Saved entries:

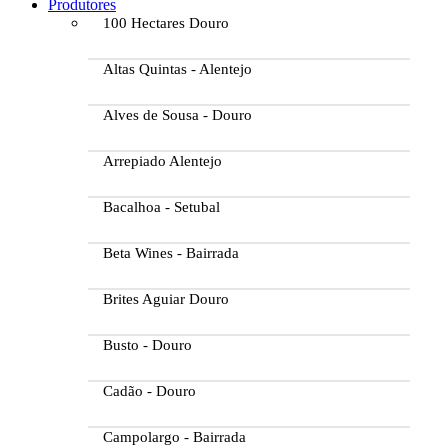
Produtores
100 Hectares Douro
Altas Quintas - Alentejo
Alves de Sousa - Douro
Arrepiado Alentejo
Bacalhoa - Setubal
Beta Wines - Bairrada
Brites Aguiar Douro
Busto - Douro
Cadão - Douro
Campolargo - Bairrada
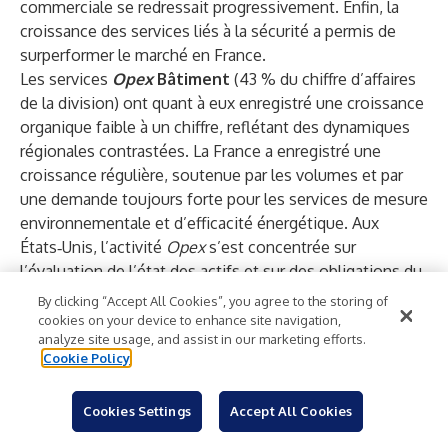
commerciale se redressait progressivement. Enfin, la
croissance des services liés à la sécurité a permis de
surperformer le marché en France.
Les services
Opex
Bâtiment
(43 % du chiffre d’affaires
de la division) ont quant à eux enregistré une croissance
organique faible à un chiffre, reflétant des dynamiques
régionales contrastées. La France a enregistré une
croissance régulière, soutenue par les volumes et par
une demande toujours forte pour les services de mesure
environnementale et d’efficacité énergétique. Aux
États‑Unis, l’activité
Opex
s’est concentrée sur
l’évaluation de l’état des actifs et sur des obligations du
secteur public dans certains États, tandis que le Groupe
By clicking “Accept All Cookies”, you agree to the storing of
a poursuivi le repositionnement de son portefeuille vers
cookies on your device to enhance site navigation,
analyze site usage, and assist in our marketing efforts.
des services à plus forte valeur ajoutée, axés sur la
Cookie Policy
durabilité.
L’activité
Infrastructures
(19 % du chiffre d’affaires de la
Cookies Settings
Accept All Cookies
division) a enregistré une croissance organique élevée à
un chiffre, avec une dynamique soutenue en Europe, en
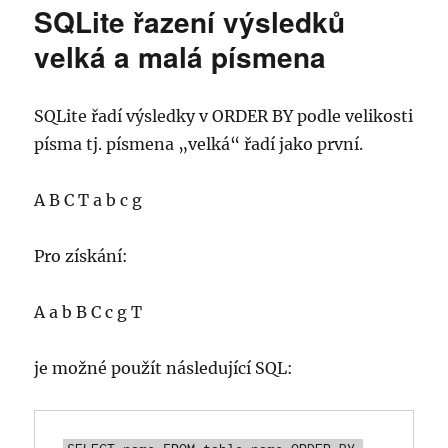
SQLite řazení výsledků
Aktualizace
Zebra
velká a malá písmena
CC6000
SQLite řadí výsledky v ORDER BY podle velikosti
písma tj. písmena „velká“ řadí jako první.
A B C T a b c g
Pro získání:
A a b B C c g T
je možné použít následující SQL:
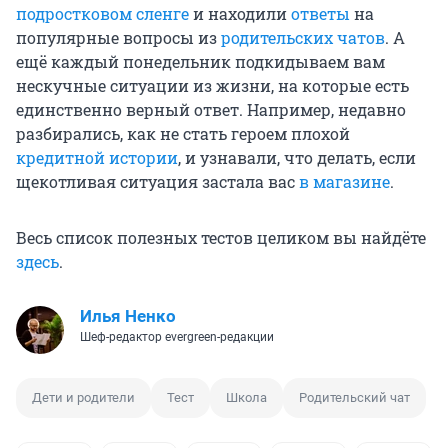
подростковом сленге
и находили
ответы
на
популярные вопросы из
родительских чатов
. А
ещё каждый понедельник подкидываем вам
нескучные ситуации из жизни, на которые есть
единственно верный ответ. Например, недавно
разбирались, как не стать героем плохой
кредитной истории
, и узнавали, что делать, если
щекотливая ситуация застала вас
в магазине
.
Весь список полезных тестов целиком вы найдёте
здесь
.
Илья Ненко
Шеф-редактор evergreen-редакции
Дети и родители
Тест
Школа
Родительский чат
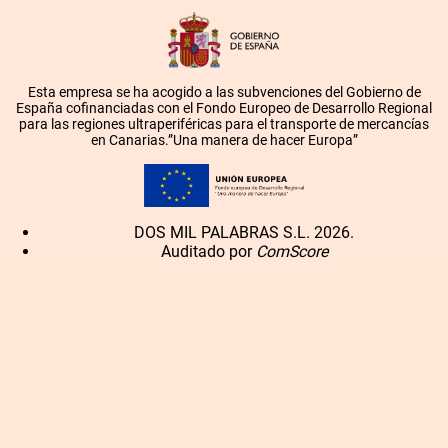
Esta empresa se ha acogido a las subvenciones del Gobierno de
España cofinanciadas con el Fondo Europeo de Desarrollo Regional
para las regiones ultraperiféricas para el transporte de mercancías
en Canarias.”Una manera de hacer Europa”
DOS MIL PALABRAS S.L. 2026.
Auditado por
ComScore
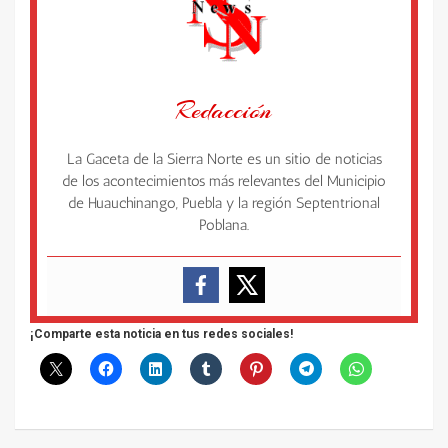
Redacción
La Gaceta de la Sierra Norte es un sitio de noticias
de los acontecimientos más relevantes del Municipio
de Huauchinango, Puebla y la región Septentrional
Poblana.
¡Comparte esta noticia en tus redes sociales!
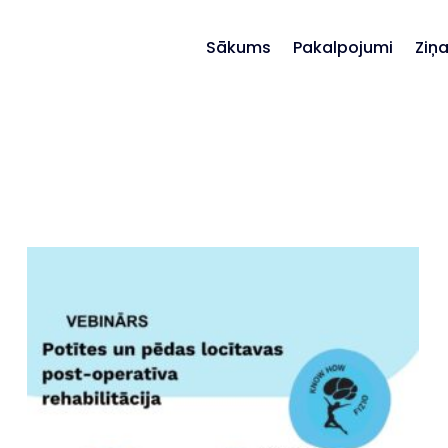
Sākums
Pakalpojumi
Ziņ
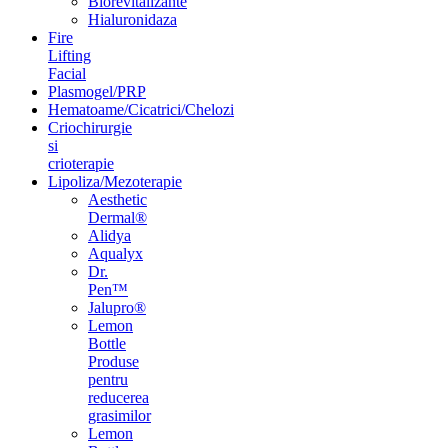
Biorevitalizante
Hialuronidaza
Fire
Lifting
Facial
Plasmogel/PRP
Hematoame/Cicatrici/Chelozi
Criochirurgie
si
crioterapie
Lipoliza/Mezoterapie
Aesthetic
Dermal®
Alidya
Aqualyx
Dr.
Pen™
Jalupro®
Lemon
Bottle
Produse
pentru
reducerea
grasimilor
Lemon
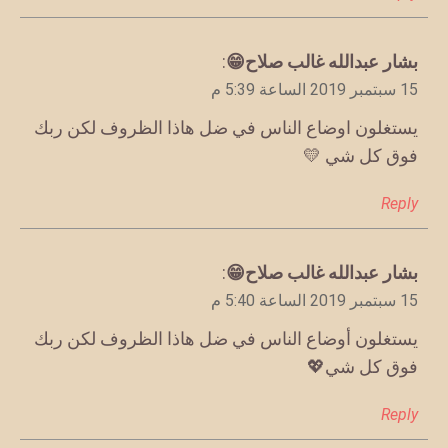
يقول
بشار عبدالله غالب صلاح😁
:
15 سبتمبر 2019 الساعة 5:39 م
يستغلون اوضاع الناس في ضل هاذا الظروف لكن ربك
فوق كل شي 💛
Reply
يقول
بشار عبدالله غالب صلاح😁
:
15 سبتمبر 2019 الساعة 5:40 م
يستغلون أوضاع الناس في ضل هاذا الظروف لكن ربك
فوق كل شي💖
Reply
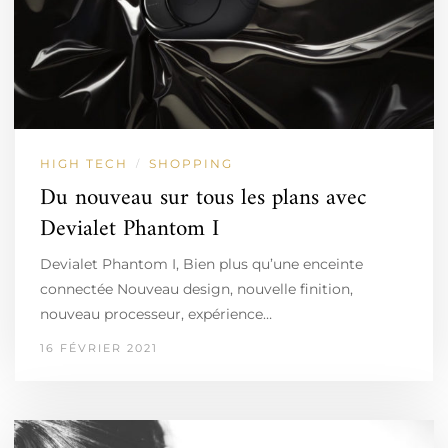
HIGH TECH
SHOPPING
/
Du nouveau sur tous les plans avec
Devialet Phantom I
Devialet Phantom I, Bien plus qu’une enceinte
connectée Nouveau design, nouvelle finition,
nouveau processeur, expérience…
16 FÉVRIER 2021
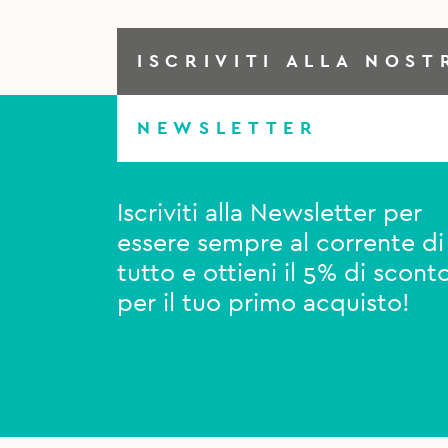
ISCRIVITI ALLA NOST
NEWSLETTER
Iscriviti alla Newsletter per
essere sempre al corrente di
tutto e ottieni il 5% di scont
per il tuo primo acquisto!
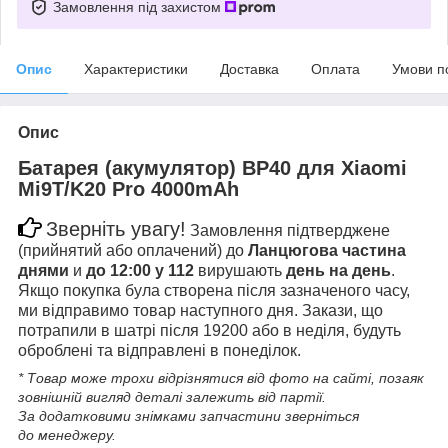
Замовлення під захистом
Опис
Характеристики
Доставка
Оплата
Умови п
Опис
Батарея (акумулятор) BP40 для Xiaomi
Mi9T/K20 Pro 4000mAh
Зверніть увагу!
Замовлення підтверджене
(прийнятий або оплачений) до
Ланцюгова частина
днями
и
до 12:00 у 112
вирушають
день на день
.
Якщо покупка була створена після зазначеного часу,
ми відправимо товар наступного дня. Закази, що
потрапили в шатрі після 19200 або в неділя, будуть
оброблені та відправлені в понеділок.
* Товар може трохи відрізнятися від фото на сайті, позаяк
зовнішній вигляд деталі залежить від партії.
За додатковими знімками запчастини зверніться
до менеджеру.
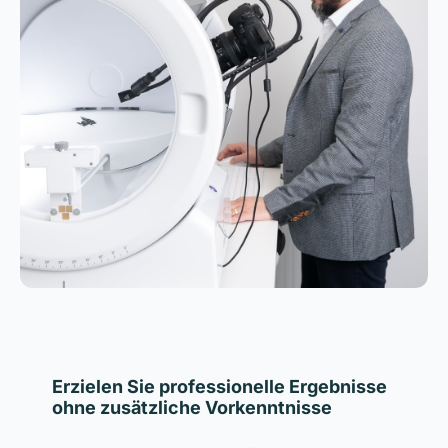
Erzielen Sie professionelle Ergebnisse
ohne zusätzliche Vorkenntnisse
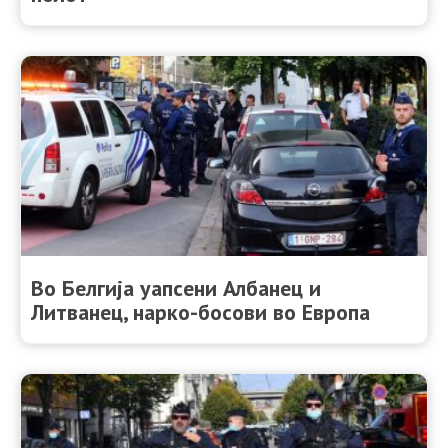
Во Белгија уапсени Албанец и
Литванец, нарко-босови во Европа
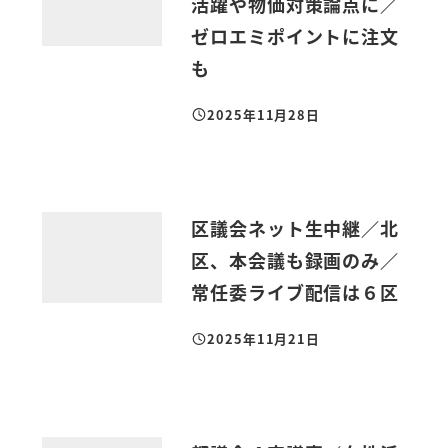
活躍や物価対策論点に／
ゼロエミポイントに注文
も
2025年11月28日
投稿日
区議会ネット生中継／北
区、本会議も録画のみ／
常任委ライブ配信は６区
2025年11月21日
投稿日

**Problem statement:** Reproduce the data word for word; no pictures.

**Answer box:**
Produtores
100 Hectares Douro
Altas Quintas - Alentejo
Alves de Sousa - Douro
Arrepiado Alentejo
Bacalhoa - Setubal
Beta Wines - Bairrada
Brites Aguiar Douro
Busto - Douro
Cadão - Douro
Campolargo - Bairrada
commerciale se redressait progressivement. Enfin, la
croissance des services liés à la sécurité a permis de
surperformer le marché en France.
Les services
Opex
Bâtiment
(43 % du chiffre d’affaires
de la division) ont quant à eux enregistré une croissance
organique faible à un chiffre, reflétant des dynamiques
régionales contrastées. La France a enregistré une
croissance régulière, soutenue par les volumes et par
une demande toujours forte pour les services de mesure
environnementale et d’efficacité énergétique. Aux
États‑Unis, l’activité
Opex
s’est concentrée sur
l’évaluation de l’état des actifs et sur des obligations du
secteur public dans certains États, tandis que le Groupe
By clicking “Accept All Cookies”, you agree to the storing of
a poursuivi le repositionnement de son portefeuille vers
cookies on your device to enhance site navigation,
analyze site usage, and assist in our marketing efforts.
des services à plus forte valeur ajoutée, axés sur la
Cookie Policy
durabilité.
L’activité
Infrastructures
(19 % du chiffre d’affaires de la
Cookies Settings
Accept All Cookies
division) a enregistré une croissance organique élevée à
un chiffre, avec une dynamique soutenue en Europe, en
SQLite řazení výsledků
Aktualizace
Zebra
velká a malá písmena
CC6000
SQLite řadí výsledky v ORDER BY podle velikosti
písma tj. písmena „velká“ řadí jako první.
A B C T a b c g
Pro získání:
A a b B C c g T
je možné použít následující SQL:
подростковом сленге
и находили
ответы
на
популярные вопросы из
родительских чатов
. А
ещё каждый понедельник подкидываем вам
нескучные ситуации из жизни, на которые есть
единственно верный ответ. Например, недавно
разбирались, как не стать героем плохой
кредитной истории
, и узнавали, что делать, если
щекотливая ситуация застала вас
в магазине
.
Весь список полезных тестов целиком вы найдёте
здесь
.
Илья Ненко
Шеф-редактор evergreen-редакции
Дети и родители
Тест
Школа
Родительский чат
Esta empresa se ha acogido a las subvenciones del Gobierno de
España cofinanciadas con el Fondo Europeo de Desarrollo Regional
para las regiones ultraperiféricas para el transporte de mercancías
en Canarias.”Una manera de hacer Europa”
DOS MIL PALABRAS S.L. 2026.
Auditado por
ComScore
Redacción
La Gaceta de la Sierra Norte es un sitio de noticias
de los acontecimientos más relevantes del Municipio
de Huauchinango, Puebla y la región Septentrional
Poblana.
¡Comparte esta noticia en tus redes sociales!
Sākums
Pakalpojumi
Ziņ
Biorevitalizante
Hialuronidaza
Fire
Lifting
Facial
Plasmogel/PRP
Hematoame/Cicatrici/Chelozi
Criochirurgie
si
crioterapie
Lipoliza/Mezoterapie
Aesthetic
Dermal®
Alidya
Aqualyx
Dr.
Pen™
Jalupro®
Lemon
Bottle
Produse
pentru
reducerea
grasimilor
Lemon
يقول
بشار عبدالله غالب صلاح😁
:
15 سبتمبر 2019 الساعة 5:39 م
يستغلون اوضاع الناس في ضل هاذا الظروف لكن ربك
فوق كل شي 💛
Reply
يقول
بشار عبدالله غالب صلاح😁
:
15 سبتمبر 2019 الساعة 5:40 م
يستغلون أوضاع الناس في ضل هاذا الظروف لكن ربك
فوق كل شي💖
Reply
HIGH TECH
SHOPPING
/
Du nouveau sur tous les plans avec
Devialet Phantom I
Devialet Phantom I, Bien plus qu’une enceinte
connectée Nouveau design, nouvelle finition,
nouveau processeur, expérience…
16 FÉVRIER 2021
ISCRIVITI ALLA NOST
NEWSLETTER
Iscriviti alla Newsletter per
essere sempre al corrente di
tutto e ottieni il 5% di scont
per il tuo primo acquisto!
Замовлення під захистом
Опис
Характеристики
Доставка
Оплата
Умови п
Опис
Батарея (акумулятор) BP40 для Xiaomi
Mi9T/K20 Pro 4000mAh
Зверніть увагу!
Замовлення підтверджене
(прийнятий або оплачений) до
Ланцюгова частина
днями
и
до 12:00 у 112
вирушають
день на день
.
Якщо покупка була створена після зазначеного часу,
ми відправимо товар наступного дня. Закази, що
потрапили в шатрі після 19200 або в неділя, будуть
оброблені та відправлені в понеділок.
* Товар може трохи відрізнятися від фото на сайті, позаяк
зовнішній вигляд деталі залежить від партії.
За додатковими знімками запчастини зверніться
до менеджеру.
Erzielen Sie professionelle Ergebnisse
ohne zusätzliche Vorkenntnisse
Во Белгија уапсени Албанец и
Литванец, нарко-босови во Европа
活躍や物価対策論点に／
ゼロエミポイントに注文
も
2025年11月28日
投稿日
区議会ネット生中継／北
区、本会議も録画のみ／
常任委ライブ配信は６区
2025年11月21日
投稿日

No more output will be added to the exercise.